Transport Is Changing Africa Faster Than Any Continent In Human History

Thirty-three planned and existing road and rail projects across Africa will help economic development but they’ll hurt African wildlife irreparably, according to a report in TheGuardian.

The economic development that comes with new African transportation corridors could destroy Africa’s savannahs and equatorial forests as people move into protected areas, according to a new study published in the journal Current Biology.

Proposals for African transport corridors range from building or upgrading major roads and railways across the Congo basin and east-west links in Southern Africa. One route is planned to link Port Harcourt in the Niger delta to Dakar, Senegal. Another would link Chad with Kenya.

Africa is experiencing a frenzy of mining activity with most of the investment coming from overseas, said Prof. William Laurance, an ecologist at James Cook University, Cairns, Australia, and the study’s lead author, TheConversation reported.

Even if a transport corridor is likely to yield only modest benefits for food production it may be very difficult for governments to say no to big mining investors and the billions of dollars of foreign investments pouring into Africa each year for mining, Laurance said.

New African road and rail corridors will open up sparsely populated areas to major development pressures and not all these regions will be suitable for agricultural production, the study said.

When completed, the 33 planned or existing corridors will cover more than 53,000 kilometers (33,000 miles). Collectively, the corridors will bisect over 400 protected areas.

Researchers mapped each corridor and estimated human occupancy (using the distribution of persistent night lights) and environmental values (endangered and endemic animals, plant diversity, critical habitats, carbon storage, and climate-regulation services) inside a 50-kilometer-wide band overlaid onto each corridor, according to CurrentBiology.

Six of the 33 corridors are have been planned well with large benefits and limited environmental costs, the study said, according to TheGuardian. Another six risk damaging critical environments, especially rain forests in the Congo basin and West Africa and biologically rich equatorial savannah regions.

About 20 corridors need further evaluation. “If they do progress, it should only happen under the most stringent conditions,” Laurance said.

Researchers also assessed the potential for each corridor to increase agricultural production and concluded that many of the development corridors will result in irreversible environmental changes and some should be cancelled altogether.

Africa will likely become a global epicenter of environmental conflict, Laurance said.

The African transport projects have a variety of funding sources including African Development Bank, African and foreign governments, international donors and lenders, and commercial agricultural and mining interests.

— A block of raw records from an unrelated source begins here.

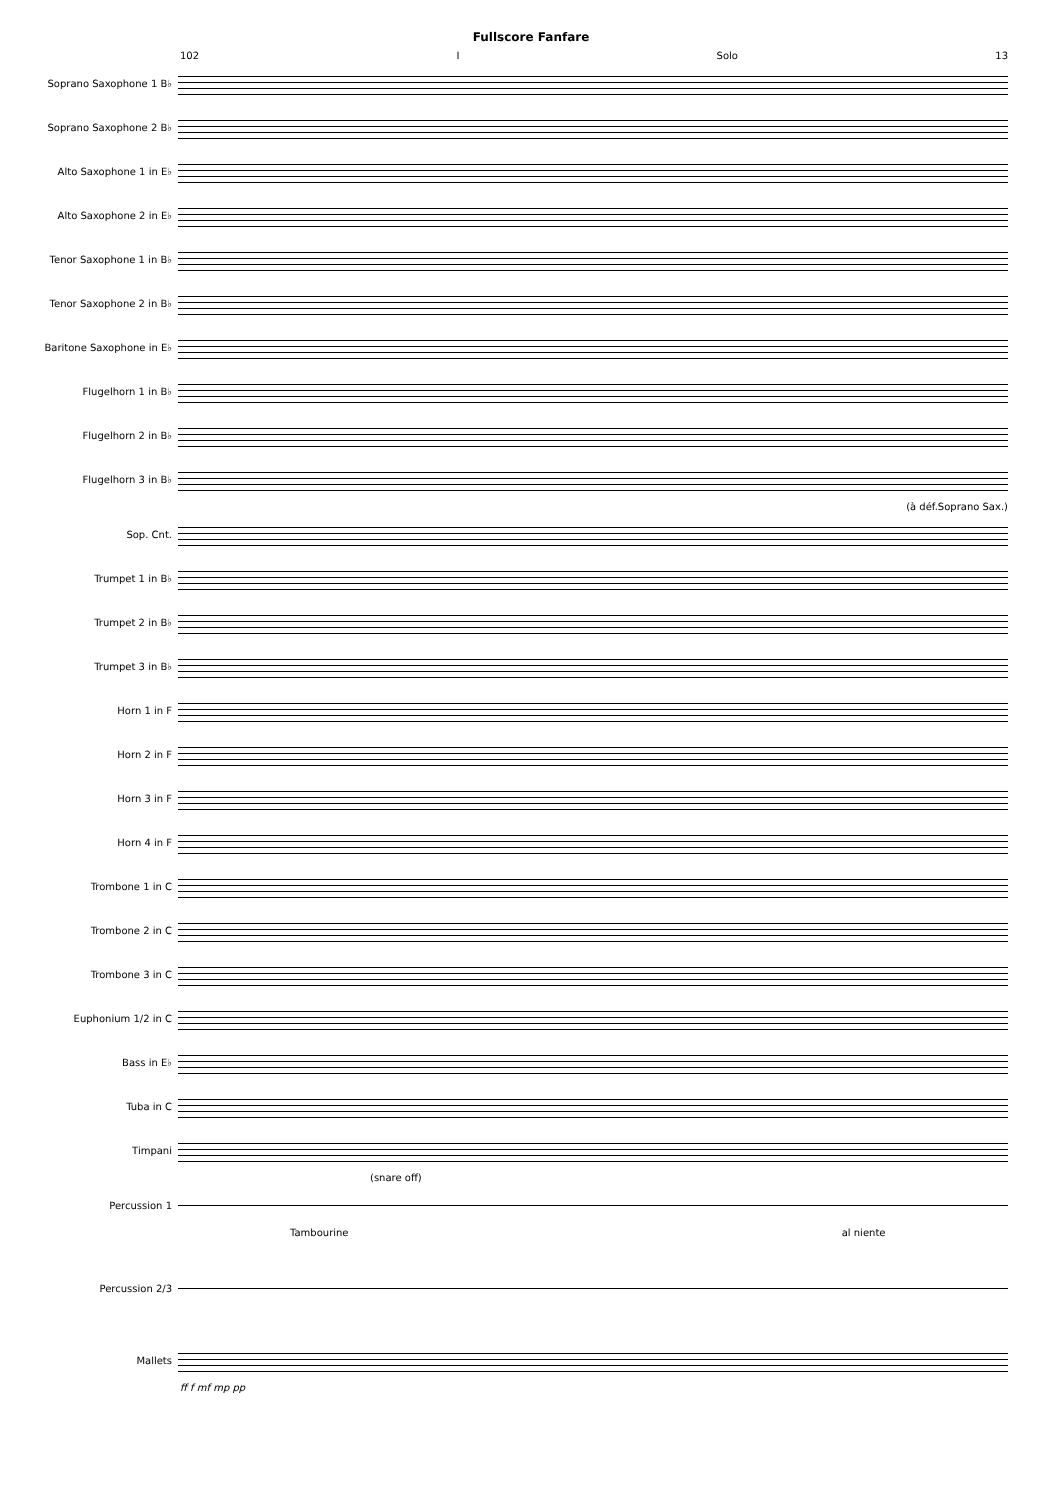Fullscore Fanfare
102 I Solo 13
Soprano Saxophone 1 B♭
Soprano Saxophone 2 B♭
Alto Saxophone 1 in E♭
Alto Saxophone 2 in E♭
Tenor Saxophone 1 in B♭
Tenor Saxophone 2 in B♭
Baritone Saxophone in E♭
Flugelhorn 1 in B♭
Flugelhorn 2 in B♭
Flugelhorn 3 in B♭
(à déf.Soprano Sax.)
Sop. Cnt.
Trumpet 1 in B♭
Trumpet 2 in B♭
Trumpet 3 in B♭
Horn 1 in F
Horn 2 in F
Horn 3 in F
Horn 4 in F
Trombone 1 in C
Trombone 2 in C
Trombone 3 in C
Euphonium 1/2 in C
Bass in E♭
Tuba in C
Timpani
(snare off)
Percussion 1
Tambourine al niente
Percussion 2/3
Mallets
ff f mf mp pp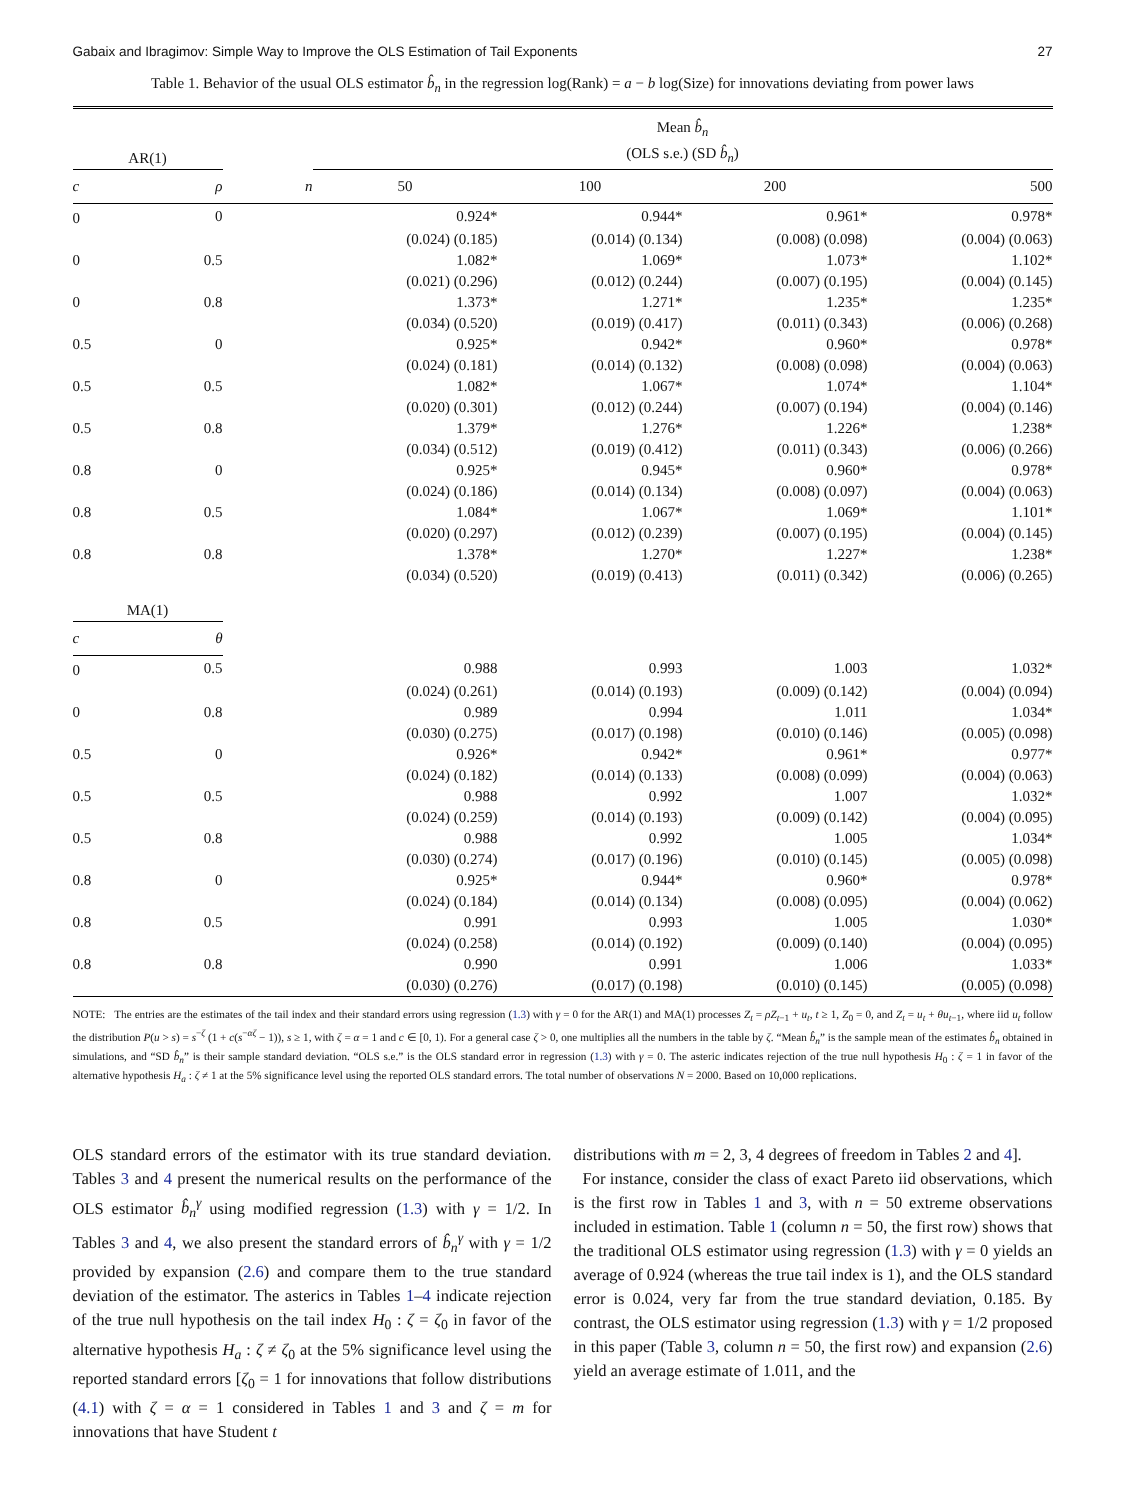Gabaix and Ibragimov: Simple Way to Improve the OLS Estimation of Tail Exponents 27
Table 1. Behavior of the usual OLS estimator b̂<sub>n</sub> in the regression log(Rank) = a − b log(Size) for innovations deviating from power laws
| AR(1) | | | Mean b̂<sub>n</sub> (OLS s.e.) (SD b̂<sub>n</sub> ) | | | |
| --- | --- | --- | --- | --- | --- | --- |
| c | ρ | n | 50 | 100 | 200 | 500 |
| 0 | 0 | | 0.924* | 0.944* | 0.961* | 0.978* |
| | | | (0.024) (0.185) | (0.014) (0.134) | (0.008) (0.098) | (0.004) (0.063) |
| 0 | 0.5 | | 1.082* | 1.069* | 1.073* | 1.102* |
| | | | (0.021) (0.296) | (0.012) (0.244) | (0.007) (0.195) | (0.004) (0.145) |
| 0 | 0.8 | | 1.373* | 1.271* | 1.235* | 1.235* |
| | | | (0.034) (0.520) | (0.019) (0.417) | (0.011) (0.343) | (0.006) (0.268) |
| 0.5 | 0 | | 0.925* | 0.942* | 0.960* | 0.978* |
| | | | (0.024) (0.181) | (0.014) (0.132) | (0.008) (0.098) | (0.004) (0.063) |
| 0.5 | 0.5 | | 1.082* | 1.067* | 1.074* | 1.104* |
| | | | (0.020) (0.301) | (0.012) (0.244) | (0.007) (0.194) | (0.004) (0.146) |
| 0.5 | 0.8 | | 1.379* | 1.276* | 1.226* | 1.238* |
| | | | (0.034) (0.512) | (0.019) (0.412) | (0.011) (0.343) | (0.006) (0.266) |
| 0.8 | 0 | | 0.925* | 0.945* | 0.960* | 0.978* |
| | | | (0.024) (0.186) | (0.014) (0.134) | (0.008) (0.097) | (0.004) (0.063) |
| 0.8 | 0.5 | | 1.084* | 1.067* | 1.069* | 1.101* |
| | | | (0.020) (0.297) | (0.012) (0.239) | (0.007) (0.195) | (0.004) (0.145) |
| 0.8 | 0.8 | | 1.378* | 1.270* | 1.227* | 1.238* |
| | | | (0.034) (0.520) | (0.019) (0.413) | (0.011) (0.342) | (0.006) (0.265) |
| MA(1) | | | | | | |
| c | θ | | | | | |
| 0 | 0.5 | | 0.988 | 0.993 | 1.003 | 1.032* |
| | | | (0.024) (0.261) | (0.014) (0.193) | (0.009) (0.142) | (0.004) (0.094) |
| 0 | 0.8 | | 0.989 | 0.994 | 1.011 | 1.034* |
| | | | (0.030) (0.275) | (0.017) (0.198) | (0.010) (0.146) | (0.005) (0.098) |
| 0.5 | 0 | | 0.926* | 0.942* | 0.961* | 0.977* |
| | | | (0.024) (0.182) | (0.014) (0.133) | (0.008) (0.099) | (0.004) (0.063) |
| 0.5 | 0.5 | | 0.988 | 0.992 | 1.007 | 1.032* |
| | | | (0.024) (0.259) | (0.014) (0.193) | (0.009) (0.142) | (0.004) (0.095) |
| 0.5 | 0.8 | | 0.988 | 0.992 | 1.005 | 1.034* |
| | | | (0.030) (0.274) | (0.017) (0.196) | (0.010) (0.145) | (0.005) (0.098) |
| 0.8 | 0 | | 0.925* | 0.944* | 0.960* | 0.978* |
| | | | (0.024) (0.184) | (0.014) (0.134) | (0.008) (0.095) | (0.004) (0.062) |
| 0.8 | 0.5 | | 0.991 | 0.993 | 1.005 | 1.030* |
| | | | (0.024) (0.258) | (0.014) (0.192) | (0.009) (0.140) | (0.004) (0.095) |
| 0.8 | 0.8 | | 0.990 | 0.991 | 1.006 | 1.033* |
| | | | (0.030) (0.276) | (0.017) (0.198) | (0.010) (0.145) | (0.005) (0.098) |
NOTE: The entries are the estimates of the tail index and their standard errors using regression (1.3) with γ = 0 for the AR(1) and MA(1) processes Z<sub>t</sub> = ρZ<sub>t−1</sub> + u<sub>t</sub>, t ≥ 1, Z<sub>0</sub> = 0, and Z<sub>t</sub> = u<sub>t</sub> + θu<sub>t−1</sub>, where iid u<sub>t</sub> follow the distribution P(u > s) = s<sup>−ζ</sup> (1 + c(s<sup>−αζ</sup> − 1)), s ≥ 1, with ζ = α = 1 and c ∈ [0, 1). For a general case ζ > 0, one multiplies all the numbers in the table by ζ. “Mean b̂<sub>n</sub>” is the sample mean of the estimates b̂<sub>n</sub> obtained in simulations, and “SD b̂<sub>n</sub>” is their sample standard deviation. “OLS s.e.” is the OLS standard error in regression (1.3) with γ = 0. The asteric indicates rejection of the true null hypothesis H<sub>0</sub> : ζ = 1 in favor of the alternative hypothesis H<sub>a</sub> : ζ ≠ 1 at the 5% significance level using the reported OLS standard errors. The total number of observations N = 2000. Based on 10,000 replications.
OLS standard errors of the estimator with its true standard deviation. Tables 3 and 4 present the numerical results on the performance of the OLS estimator b̂<sub>n</sub><sup>γ</sup> using modified regression (1.3) with γ = 1/2. In Tables 3 and 4, we also present the standard errors of b̂<sub>n</sub><sup>γ</sup> with γ = 1/2 provided by expansion (2.6) and compare them to the true standard deviation of the estimator. The asterics in Tables 1–4 indicate rejection of the true null hypothesis on the tail index H<sub>0</sub> : ζ = ζ<sub>0</sub> in favor of the alternative hypothesis H<sub>a</sub> : ζ ≠ ζ<sub>0</sub> at the 5% significance level using the reported standard errors [ζ<sub>0</sub> = 1 for innovations that follow distributions (4.1) with ζ = α = 1 considered in Tables 1 and 3 and ζ = m for innovations that have Student t
distributions with m = 2, 3, 4 degrees of freedom in Tables 2 and 4].
For instance, consider the class of exact Pareto iid observations, which is the first row in Tables 1 and 3, with n = 50 extreme observations included in estimation. Table 1 (column n = 50, the first row) shows that the traditional OLS estimator using regression (1.3) with γ = 0 yields an average of 0.924 (whereas the true tail index is 1), and the OLS standard error is 0.024, very far from the true standard deviation, 0.185. By contrast, the OLS estimator using regression (1.3) with γ = 1/2 proposed in this paper (Table 3, column n = 50, the first row) and expansion (2.6) yield an average estimate of 1.011, and the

They’re intended to promote large-scale development and their scope is breathtaking.

“Africa is changing faster than any continent has ever changed in human history,” the study said. “A key priority in the coming decades will be increasing agricultural production and efficiency to improve food security and alleviate poverty for Africa’s rapidly growing population while harnessing the unprecedented scale of foreign investments focusing on land and natural-resource exploitation.